__What this task involves__: Go through the listing and state how many lines hold the string "performed". Nothing else is needed.

__Provided data__:
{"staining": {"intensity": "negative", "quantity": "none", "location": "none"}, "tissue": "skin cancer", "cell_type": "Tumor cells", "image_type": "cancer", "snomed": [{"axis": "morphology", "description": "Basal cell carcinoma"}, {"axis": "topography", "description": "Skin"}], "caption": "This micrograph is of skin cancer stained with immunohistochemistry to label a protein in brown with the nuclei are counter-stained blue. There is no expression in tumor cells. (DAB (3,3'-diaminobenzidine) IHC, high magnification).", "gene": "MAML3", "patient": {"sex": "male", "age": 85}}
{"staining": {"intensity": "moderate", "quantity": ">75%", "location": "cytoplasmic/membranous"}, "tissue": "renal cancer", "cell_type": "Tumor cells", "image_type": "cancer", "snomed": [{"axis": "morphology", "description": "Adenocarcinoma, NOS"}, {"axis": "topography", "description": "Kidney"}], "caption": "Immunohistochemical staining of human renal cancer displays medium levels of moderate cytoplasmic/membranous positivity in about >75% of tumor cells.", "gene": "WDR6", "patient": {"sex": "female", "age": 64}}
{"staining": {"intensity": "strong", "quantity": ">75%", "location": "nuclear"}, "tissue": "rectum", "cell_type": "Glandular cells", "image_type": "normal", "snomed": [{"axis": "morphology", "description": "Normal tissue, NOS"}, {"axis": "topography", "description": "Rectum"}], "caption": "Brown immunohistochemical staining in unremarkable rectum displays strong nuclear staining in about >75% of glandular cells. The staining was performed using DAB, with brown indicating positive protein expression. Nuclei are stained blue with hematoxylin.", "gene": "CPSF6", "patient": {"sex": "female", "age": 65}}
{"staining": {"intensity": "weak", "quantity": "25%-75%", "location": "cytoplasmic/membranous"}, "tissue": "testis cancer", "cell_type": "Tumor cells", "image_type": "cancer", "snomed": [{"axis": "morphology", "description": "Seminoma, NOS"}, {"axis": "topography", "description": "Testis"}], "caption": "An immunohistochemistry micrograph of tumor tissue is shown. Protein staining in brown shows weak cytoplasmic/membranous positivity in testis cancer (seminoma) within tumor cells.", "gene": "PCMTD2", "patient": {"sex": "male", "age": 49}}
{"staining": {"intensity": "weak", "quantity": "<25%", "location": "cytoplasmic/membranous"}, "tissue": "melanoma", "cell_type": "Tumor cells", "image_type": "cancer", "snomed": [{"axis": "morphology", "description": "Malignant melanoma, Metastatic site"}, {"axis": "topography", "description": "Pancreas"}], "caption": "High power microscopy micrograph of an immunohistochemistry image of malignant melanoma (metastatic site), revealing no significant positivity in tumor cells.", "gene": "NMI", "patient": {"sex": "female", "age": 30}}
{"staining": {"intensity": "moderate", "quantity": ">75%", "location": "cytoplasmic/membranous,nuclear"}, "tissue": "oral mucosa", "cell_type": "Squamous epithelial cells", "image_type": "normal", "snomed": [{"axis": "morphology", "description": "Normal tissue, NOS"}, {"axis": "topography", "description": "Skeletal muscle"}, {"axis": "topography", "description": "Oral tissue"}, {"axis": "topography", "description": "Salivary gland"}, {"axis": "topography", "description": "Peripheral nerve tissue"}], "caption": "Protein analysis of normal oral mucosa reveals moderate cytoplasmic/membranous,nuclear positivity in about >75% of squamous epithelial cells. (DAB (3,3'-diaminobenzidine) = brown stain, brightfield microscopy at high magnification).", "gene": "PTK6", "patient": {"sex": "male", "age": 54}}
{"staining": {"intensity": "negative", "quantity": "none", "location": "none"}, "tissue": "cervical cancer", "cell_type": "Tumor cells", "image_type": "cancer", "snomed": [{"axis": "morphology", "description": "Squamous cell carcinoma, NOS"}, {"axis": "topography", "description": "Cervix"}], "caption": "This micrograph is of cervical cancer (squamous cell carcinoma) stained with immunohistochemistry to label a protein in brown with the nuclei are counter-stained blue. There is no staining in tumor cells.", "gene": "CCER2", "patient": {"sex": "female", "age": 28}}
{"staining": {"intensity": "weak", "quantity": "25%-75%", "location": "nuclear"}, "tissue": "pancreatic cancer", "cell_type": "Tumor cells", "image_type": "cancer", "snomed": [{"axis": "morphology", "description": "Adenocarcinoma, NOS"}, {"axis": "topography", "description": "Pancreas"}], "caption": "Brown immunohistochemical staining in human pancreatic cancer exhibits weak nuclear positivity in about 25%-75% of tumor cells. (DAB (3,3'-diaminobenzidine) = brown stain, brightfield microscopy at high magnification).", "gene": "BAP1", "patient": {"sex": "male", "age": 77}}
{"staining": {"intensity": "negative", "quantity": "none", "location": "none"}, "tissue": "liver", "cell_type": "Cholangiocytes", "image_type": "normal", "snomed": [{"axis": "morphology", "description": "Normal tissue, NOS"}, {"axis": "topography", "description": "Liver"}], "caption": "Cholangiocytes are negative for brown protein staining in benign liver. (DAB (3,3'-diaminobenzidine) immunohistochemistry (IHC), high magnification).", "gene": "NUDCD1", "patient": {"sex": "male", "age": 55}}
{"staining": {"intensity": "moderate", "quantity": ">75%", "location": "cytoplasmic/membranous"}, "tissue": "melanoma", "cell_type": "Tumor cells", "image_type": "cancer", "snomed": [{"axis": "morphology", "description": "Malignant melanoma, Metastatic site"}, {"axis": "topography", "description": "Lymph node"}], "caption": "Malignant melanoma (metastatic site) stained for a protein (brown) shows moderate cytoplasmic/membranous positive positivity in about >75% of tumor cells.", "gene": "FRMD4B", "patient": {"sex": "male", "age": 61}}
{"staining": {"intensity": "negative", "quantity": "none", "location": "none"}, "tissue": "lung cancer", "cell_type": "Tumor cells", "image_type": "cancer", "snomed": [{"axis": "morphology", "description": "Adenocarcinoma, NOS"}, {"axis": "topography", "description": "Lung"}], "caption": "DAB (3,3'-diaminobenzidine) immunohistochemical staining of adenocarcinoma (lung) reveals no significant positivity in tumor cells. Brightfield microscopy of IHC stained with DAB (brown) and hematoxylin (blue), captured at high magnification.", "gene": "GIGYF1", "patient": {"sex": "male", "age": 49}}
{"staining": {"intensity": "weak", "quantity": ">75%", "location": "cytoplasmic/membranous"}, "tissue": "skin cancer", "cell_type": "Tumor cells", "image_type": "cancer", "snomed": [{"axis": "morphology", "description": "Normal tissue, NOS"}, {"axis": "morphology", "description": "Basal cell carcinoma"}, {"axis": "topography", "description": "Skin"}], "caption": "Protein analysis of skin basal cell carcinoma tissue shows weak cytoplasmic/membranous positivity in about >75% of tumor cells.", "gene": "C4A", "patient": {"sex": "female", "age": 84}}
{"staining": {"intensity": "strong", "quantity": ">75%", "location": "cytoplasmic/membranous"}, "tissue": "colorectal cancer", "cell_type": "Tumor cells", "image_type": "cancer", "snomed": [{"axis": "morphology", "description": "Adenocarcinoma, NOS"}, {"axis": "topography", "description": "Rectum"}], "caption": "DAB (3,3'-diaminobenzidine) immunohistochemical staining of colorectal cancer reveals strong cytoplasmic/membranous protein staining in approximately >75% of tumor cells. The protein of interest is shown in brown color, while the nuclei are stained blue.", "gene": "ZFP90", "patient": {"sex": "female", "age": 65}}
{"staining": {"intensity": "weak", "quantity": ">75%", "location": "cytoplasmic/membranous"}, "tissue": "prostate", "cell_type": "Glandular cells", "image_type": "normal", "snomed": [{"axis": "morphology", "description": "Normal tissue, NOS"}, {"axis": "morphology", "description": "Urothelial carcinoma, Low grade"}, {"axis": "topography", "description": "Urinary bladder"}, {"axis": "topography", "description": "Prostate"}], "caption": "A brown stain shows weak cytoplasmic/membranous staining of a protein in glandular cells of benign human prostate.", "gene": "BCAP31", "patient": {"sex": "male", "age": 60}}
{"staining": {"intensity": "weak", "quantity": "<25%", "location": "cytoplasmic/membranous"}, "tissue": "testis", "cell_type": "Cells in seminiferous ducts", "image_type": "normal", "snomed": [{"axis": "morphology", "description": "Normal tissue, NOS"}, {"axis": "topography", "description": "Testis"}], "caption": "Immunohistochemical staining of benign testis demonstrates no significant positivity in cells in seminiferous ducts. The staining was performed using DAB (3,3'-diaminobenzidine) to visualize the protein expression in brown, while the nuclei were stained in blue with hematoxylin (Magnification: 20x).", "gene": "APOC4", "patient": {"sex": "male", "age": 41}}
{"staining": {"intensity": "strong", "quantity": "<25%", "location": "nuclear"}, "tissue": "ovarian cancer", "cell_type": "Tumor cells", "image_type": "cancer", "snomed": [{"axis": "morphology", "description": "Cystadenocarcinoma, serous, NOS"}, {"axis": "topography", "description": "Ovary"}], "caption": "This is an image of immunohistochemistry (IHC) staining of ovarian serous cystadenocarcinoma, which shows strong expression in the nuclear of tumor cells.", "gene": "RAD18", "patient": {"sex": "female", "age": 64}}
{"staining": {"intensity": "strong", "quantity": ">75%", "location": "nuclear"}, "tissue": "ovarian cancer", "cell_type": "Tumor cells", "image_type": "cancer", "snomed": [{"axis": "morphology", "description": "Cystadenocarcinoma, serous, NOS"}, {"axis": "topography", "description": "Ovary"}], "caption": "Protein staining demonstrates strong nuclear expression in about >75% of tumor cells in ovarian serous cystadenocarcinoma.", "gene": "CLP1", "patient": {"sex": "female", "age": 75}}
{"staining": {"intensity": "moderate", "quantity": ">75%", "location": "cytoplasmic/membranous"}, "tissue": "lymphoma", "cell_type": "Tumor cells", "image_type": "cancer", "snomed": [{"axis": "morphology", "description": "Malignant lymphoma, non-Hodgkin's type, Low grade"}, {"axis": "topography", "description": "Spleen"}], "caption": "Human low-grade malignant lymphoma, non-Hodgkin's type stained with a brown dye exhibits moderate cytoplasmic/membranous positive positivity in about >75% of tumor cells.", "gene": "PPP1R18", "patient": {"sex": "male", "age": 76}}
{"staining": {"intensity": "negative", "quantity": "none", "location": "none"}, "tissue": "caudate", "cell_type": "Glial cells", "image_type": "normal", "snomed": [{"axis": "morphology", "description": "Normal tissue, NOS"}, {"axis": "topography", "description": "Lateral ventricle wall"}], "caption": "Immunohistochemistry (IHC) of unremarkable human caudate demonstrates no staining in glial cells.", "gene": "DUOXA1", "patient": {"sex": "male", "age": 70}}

__Result__: 2